Justices from the Seventh Circuit Court of Appeals, on March 29, heard an appeal from a Wisconsin school district that had been ordered to make accommodations for a transgender boy wishing to use the boys' washroom.
Ash Whitaker, in 2016, sued his Kenosha school after he was prevented from using the boys' washroom. A judge in September ordered an injunction allowing Whitaker to use the washroom he wished. The district appealed the injunction; the appeal was the subject of the March 29 hearing.
Chief Judge Diane Wood and Judges Ilana Rovner and Ann Williams heard the case.
Wood asked attorney Ron Statler, representing the Kenosha Unified School District, what evidence the district had that students would be harmed should Whitaker be allowed in the boys' locker room. Statler said, later in the hearing, that there had been only one public complaint about the matter, from a parent during a school board meeting.

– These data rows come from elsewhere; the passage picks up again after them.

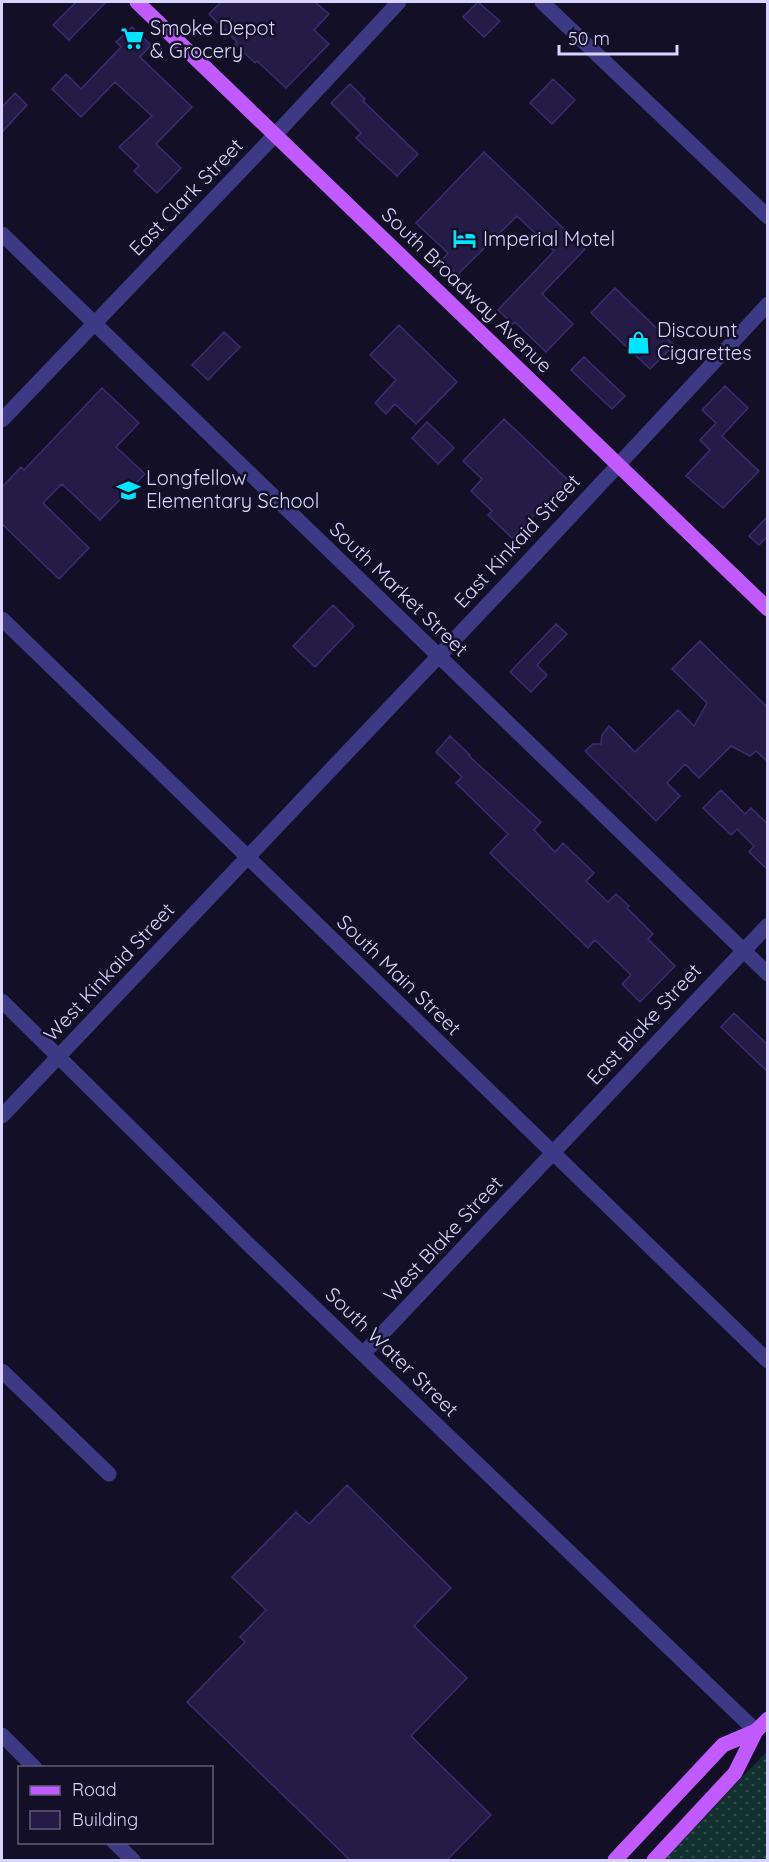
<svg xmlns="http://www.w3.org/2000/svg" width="769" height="1862" font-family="Quicksand,sans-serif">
	<defs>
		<pattern id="grass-dots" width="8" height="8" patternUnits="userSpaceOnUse" patternTransform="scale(1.5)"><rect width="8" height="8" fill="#12302f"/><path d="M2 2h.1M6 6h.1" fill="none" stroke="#344d4e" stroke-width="1.8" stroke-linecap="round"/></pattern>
	</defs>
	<rect width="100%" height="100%" fill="#130f26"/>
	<path fill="url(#grass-dots)" d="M767 1751V1860H664Z"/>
	<path fill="#241b47" stroke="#3b2d73" stroke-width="1.5" d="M76 2H106L69 40 53 25Z
		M221 2H315L329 14 314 30 329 44 286 88 257 61 255 63 235 44 237 42 209 14Z
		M478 2 500 21 484 37 463 17Z
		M132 27 151 45 140 57 192 107 156 144 181 168 157 193 134 171 139 166 119 147 152 116 115 82 81 117 52 89 66 74 81 89 121 47 116 42Z
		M553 79 575 100 552 124 530 103Z
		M350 84 365 99 363 101 418 154 397 176 356 138 361 133 331 103Z
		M15 93 27 105 2 132V107Z
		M484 152 585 249 542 294 573 324 546 352 515 322 513 324 498 310 554 251 517 216 457 275 442 260 448 253 416 223Z
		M615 288 674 345 650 369 591 313Z
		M399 325 457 382 416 424 395 404 386 414 375 403 396 380 370 355Z
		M224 332 240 347 208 380 192 365Z
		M584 357 625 396 612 409 571 370Z
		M725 386 748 408 722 436 759 471 723 508 686 476 710 450 700 440 716 423 702 410Z
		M102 388 139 423 116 447 145 474 100 520 62 484 43 503 89 548 59 579 2 524V487L21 467 24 470Z
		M504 419 568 480 512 538 488 515 492 511 471 491 482 479 463 461Z
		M427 422 454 448 438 464 412 438Z
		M768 516V536L759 545 749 536Z
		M333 605 354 626 315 667 293 646Z
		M556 624 567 634 537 665 547 675 531 692 510 672Z
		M700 641 768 708V762L756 751 750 756 731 746 699 778 685 764 667 783 680 796 656 821 585 751 593 744H601L602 735 609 726 635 752 678 710 694 726 707 703 672 669Z
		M450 736 470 755 469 756 541 822 534 830 555 852 563 843 594 873 586 881 608 902 616 894 629 906 627 908 653 934 648 939 675 966 640 1002 622 984 631 975 595 940 588 948 490 853 508 834 456 783 462 777 436 752Z
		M721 790 745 814 751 808 768 824V870L749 852 754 846 737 829 731 835 703 808Z
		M734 1013 768 1045V1072L721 1027Z
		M347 1485 451 1588 414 1626 467 1678 411 1736 491 1815 447 1860H350L187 1702 245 1642 240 1637 266 1610 232 1577 296 1512 309 1524Z"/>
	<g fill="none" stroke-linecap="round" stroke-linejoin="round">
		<path stroke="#3d3a85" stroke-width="15" d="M542 2 768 217
			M2 234 768 974
			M2 420 275 135 399 2
			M2 619 768 1361
			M2 1001 246 1242 756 1731
			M2 1116 526 564 768 304
			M363 1354 768 925
			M2 1371 109 1474
			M2 1735 35 1768
			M114 1842 133 1860"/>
		<path stroke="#c25bff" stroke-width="15" d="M137 2 768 609
			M615 1860 723 1745 756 1731
			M654 1860 735 1773 756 1731 768 1719"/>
	</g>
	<defs>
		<symbol id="supermarket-bare" viewBox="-9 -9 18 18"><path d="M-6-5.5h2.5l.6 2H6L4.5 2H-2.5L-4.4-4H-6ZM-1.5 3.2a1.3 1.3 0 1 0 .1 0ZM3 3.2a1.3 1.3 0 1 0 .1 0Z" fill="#00e5ff" stroke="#130f26" stroke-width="2.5" paint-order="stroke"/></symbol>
		<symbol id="hotel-bare" viewBox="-9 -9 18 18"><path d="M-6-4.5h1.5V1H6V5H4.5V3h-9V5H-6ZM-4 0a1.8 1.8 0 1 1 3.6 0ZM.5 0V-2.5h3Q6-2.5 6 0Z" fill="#00e5ff" stroke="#130f26" stroke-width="2.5" paint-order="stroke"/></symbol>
		<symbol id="shop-bare" viewBox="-9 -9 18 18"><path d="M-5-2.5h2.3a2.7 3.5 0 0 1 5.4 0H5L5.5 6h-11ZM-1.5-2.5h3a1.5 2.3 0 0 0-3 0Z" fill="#00e5ff" stroke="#130f26" stroke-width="2.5" paint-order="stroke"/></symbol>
		<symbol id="school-bare" viewBox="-9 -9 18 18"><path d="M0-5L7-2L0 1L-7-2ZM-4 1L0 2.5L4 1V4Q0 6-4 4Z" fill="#00e5ff" stroke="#130f26" stroke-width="2.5" paint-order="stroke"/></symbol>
	</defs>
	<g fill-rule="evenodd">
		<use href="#supermarket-bare" x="116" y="22" width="33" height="33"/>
		<use href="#hotel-bare" x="448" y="222" width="33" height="33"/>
		<use href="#shop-bare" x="622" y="326" width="33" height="33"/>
		<use href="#school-bare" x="112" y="474" width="33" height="33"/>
	</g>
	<g text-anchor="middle" stroke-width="5" stroke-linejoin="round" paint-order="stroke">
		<g font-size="20" fill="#d9d4ff" stroke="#130f26" text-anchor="start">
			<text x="150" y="35">Smoke Depot<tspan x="150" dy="23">&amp; Grocery</tspan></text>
			<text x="483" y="246">Imperial Motel</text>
			<text x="657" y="337">Discount<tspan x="657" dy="23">Cigarettes</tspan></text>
			<text x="146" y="485">Longfellow<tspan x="146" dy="23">Elementary School</tspan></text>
		</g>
		<g font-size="20" fill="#d9d4ff" stroke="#130f26">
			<text transform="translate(186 197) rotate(-46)" y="7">East Clark Street</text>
			<text transform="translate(467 290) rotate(44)" y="7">South Broadway Avenue</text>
			<text transform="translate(517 541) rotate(-47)" y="7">East Kinkaid Street</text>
			<text transform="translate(399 589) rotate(44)" y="7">South Market Street</text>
			<text transform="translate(109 972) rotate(-47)" y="7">West Kinkaid Street</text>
			<text transform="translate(399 975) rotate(44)" y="7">South Main Street</text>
			<text transform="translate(644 1024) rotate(-47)" y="7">East Blake Street</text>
			<text transform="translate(443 1239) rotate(-47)" y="7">West Blake Street</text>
			<text transform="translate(392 1352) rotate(44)" y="7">South Water Street</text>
		</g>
	</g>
	<rect width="769" height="1862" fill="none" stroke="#d9d4ff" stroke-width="6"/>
	<rect x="18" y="1766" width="195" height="78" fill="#130f26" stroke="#625e7d" stroke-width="1.5"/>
	<rect x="30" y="1786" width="30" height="9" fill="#c25bff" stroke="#625e7d" stroke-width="1.5"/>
	<text x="72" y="1796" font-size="18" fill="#d9d4ff">Road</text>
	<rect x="30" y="1811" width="30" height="18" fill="#241b47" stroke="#625e7d" stroke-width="1.5"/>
	<text x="72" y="1826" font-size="18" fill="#d9d4ff">Building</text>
	<path d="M559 45v9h118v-9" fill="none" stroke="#d9d4ff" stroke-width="3"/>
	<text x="568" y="45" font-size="18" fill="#d9d4ff" stroke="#130f26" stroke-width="4.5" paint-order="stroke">50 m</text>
</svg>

Wood also noted that Whitaker would be subject to harm should he be forced to use the girls' locker room.
"We have to balance the harm," said Williams. "That's why it matters who's complaining."
Statler said that district policy was based on a simple idea, that the public accommodations should match the gender marker on a student's birth certificate. According to Wisconsin law, that marker can only be changed after there is proof of gender-reassignment surgery.

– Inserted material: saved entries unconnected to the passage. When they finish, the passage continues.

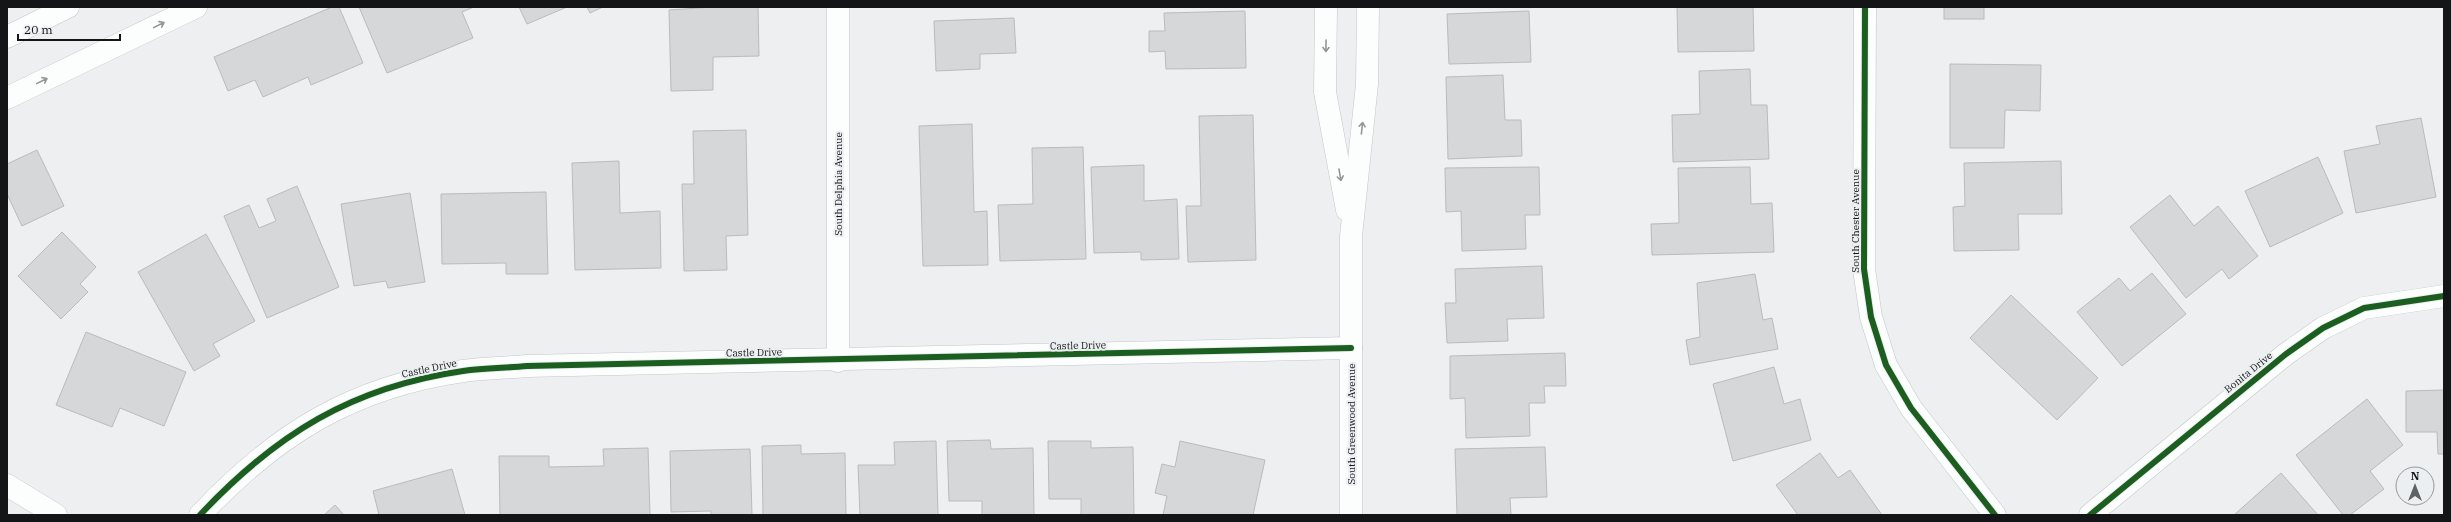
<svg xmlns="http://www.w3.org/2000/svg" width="2451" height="522" font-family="'IBM Plex Serif',serif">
<rect width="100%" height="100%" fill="#edeff1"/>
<g fill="#d5d7d8" stroke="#b9bbbc">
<polygon points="332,7 339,7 363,63 311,85 308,77 263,97 255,80 228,91 214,57"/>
<polygon points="359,7 474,7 462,12 473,38 387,73"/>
<polygon points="519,7 567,7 527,24"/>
<polygon points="587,7 603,7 590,13"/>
<polygon points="714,7 758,7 759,56 713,57 713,90 671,91 669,10"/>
<polygon points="1677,7 1753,7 1754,51 1678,52"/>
<rect x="1944" y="7" width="40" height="12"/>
<polygon points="1245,11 1246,68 1166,69 1165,51 1149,52 1149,31 1165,31 1164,13"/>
<polygon points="1529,11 1531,62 1449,64 1447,14"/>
<polygon points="1014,18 1016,53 980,54 980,69 936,71 934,21"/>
<polygon points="1950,64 2041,65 2040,111 2005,110 2004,148 1950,148"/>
<polygon points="1750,69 1751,105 1767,105 1769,159 1673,162 1672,115 1700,114 1699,71"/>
<polygon points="1503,75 1505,120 1521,120 1522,156 1448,159 1446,77"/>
<polygon points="1253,115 1256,260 1188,262 1186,206 1201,206 1199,116"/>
<polygon points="2421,118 2436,197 2356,213 2344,151 2380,144 2376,126"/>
<polygon points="972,124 974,212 987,211 988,265 923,266 919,126"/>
<polygon points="746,130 748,235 726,236 727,270 684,271 682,184 694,184 693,131"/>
<polygon points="1083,147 1086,259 1000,261 998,205 1033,204 1032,148"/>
<polygon points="37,150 64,206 22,226 7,194 7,164"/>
<polygon points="2318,157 2343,213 2270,247 2245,191"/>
<polygon points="619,161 620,213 660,211 661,268 575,270 572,163"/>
<polygon points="2061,161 2062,214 2018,214 2019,250 1954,251 1953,207 1965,206 1964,163"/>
<polygon points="1144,165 1144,201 1177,199 1179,259 1141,260 1141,252 1094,253 1091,167"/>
<polygon points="1539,167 1540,215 1525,215 1526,249 1462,251 1461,211 1446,212 1445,168"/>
<polygon points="1750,167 1751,204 1772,203 1774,252 1652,255 1651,224 1679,223 1678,168"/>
<polygon points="297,186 339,287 267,318 224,216 249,205 259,228 276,221 267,199"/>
<polygon points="546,192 548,274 506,274 506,263 442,264 441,194"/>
<polygon points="410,193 425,282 388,288 386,281 354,286 341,204"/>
<polygon points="2170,195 2194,226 2218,206 2258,256 2229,279 2222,269 2186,298 2130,227"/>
<polygon points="62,232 96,267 80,284 88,292 61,319 18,276"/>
<polygon points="206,234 255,321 213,344 220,356 194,371 138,272"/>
<polygon points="1542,266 1544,318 1507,319 1508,341 1447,343 1445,303 1456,303 1455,269"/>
<polygon points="2152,273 2186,314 2122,366 2077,312 2119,278 2130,291"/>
<polygon points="1755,274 1763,320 1772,318 1778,349 1690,365 1686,340 1700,337 1697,283"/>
<polygon points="2011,295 2098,378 2057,420 1970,338"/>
<polygon points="86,332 186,372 164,426 120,408 112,427 56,405"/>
<polygon points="1565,353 1566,386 1544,386 1545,403 1529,403 1530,436 1466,438 1465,398 1450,399 1450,356"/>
<polygon points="1774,367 1784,404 1800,399 1811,440 1733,461 1713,384"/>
<polygon points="2444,390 2444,454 2438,454 2437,432 2406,432 2406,391"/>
<polygon points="2367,399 2403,445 2370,471 2384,489 2350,515 2343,515 2296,455"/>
<polygon points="990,440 991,449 1033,448 1034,515 982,515 982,501 949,501 947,441"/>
<polygon points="936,441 938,515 860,515 858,465 895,465 894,442"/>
<polygon points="1048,441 1091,441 1091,448 1133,447 1134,515 1081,515 1081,499 1049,499"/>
<polygon points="1180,441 1265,460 1253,515 1163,515 1167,496 1155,493 1162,464 1175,467"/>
<polygon points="801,445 801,454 845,453 846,515 763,515 762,446"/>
<polygon points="1545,447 1547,497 1510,498 1511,515 1457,515 1455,449"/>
<polygon points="648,448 650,515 500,515 499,456 549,456 549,467 604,466 603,449"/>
<polygon points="750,449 752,515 711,515 711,511 671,512 670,451"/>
<polygon points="1820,453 1838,478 1850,470 1882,515 1798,515 1776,485"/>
<polygon points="452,469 465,515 379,515 373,491"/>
<polygon points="2281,473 2318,515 2234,515"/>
<polygon points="335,505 344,515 324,515"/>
</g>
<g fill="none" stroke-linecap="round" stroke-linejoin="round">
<g stroke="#c4c6c7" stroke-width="23">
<g id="minor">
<polyline points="838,7 838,361"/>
<polyline points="1326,7 1325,92 1347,210"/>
<polyline points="1865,7 1864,269 1871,317 1886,365 1911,408 1995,515"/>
<polyline points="7,37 68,7"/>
<polyline points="7,98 196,7"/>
<polyline points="7,485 56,515"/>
<path d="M 200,515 C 276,434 352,387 463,371 C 484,368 506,368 527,366 L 1351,348"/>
<polyline points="1351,515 1351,236 1367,84 1368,7"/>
<polyline points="2090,515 2286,354 2323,328 2364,308 2444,296"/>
</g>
</g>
<use href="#minor" stroke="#fcfdfd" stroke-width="22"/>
<g stroke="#eceff2" stroke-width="8">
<g id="cycleway">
<polyline points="1865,7 1864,269 1871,317 1886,365 1911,408 1995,515"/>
<path d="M 200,515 C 276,434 352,387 463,371 C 484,368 506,368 527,366 L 1351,348"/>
<polyline points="2090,515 2286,354 2323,328 2364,308 2444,296"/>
</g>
</g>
<use href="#cycleway" stroke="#1b5e20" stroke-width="6"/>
</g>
<defs><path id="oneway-shaft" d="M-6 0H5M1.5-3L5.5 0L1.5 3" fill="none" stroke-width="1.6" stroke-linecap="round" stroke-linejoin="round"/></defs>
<g stroke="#949595">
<use href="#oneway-shaft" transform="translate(159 25) rotate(-26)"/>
<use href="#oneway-shaft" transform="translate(1326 46) rotate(91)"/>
<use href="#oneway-shaft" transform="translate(42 81) rotate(-26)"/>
<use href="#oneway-shaft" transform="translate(1362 128) rotate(-84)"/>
<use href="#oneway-shaft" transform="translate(1340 175) rotate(80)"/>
</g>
<g text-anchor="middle" stroke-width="4" stroke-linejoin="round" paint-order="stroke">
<g font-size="10" fill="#141516" stroke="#eceff2">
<text transform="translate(838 184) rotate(-90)" y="4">South Delphia Avenue</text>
<text transform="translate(1855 221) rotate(-90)" y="4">South Chester Avenue</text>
<text transform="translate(1078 345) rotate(-1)" y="4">Castle Drive</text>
<text transform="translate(754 352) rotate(-1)" y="4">Castle Drive</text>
<text transform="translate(429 368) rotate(-12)" y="4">Castle Drive</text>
<text transform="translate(2248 372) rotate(-39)" y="4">Bonita Drive</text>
<text transform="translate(1351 424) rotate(-90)" y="4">South Greenwood Avenue</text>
</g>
</g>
<rect width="2451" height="522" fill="none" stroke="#141516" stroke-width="16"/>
<g transform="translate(2415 486)"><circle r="19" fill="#eceff2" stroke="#96989a"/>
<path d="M0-3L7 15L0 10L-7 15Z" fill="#606163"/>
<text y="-6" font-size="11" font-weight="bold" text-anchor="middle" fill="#141516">N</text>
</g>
<path d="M18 34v6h102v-6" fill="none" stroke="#141516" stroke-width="2"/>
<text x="24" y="34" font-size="12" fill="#141516" stroke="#eceff2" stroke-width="3" paint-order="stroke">20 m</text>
</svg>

"So if young Whitaker had changed his birth certificate, we wouldn't even be here?" asked Rovner. Statler answered yes.
Whitaker's attorney, Joseph Wardenski, said that the district's policy only came into place as the case was being litigated, and that his client was given a litany of excuses as to why he was being denied access.
Wardenski also noted that a birth certificate wasn't completely irrefutable as evidence. Had Whitaker been born in a state where he could have more easily changed his certificate's gender-marker, or initially provided a U.S. passport, which the district accepted as identification, the school would have had to accept his stated gender.
Wardenski also noted that Whitaker was not prompted by specific threats or remarks about using the girls' washroom, but had been subjected to bullying related to other matters.
"He was legitimately afraid, based on his own experience and the experience of other transgender students, that he would be subjected to invasive questions," Wardenski said.
The judges will now deliberate on the appeal. The initial case is still in process in Wisconsin.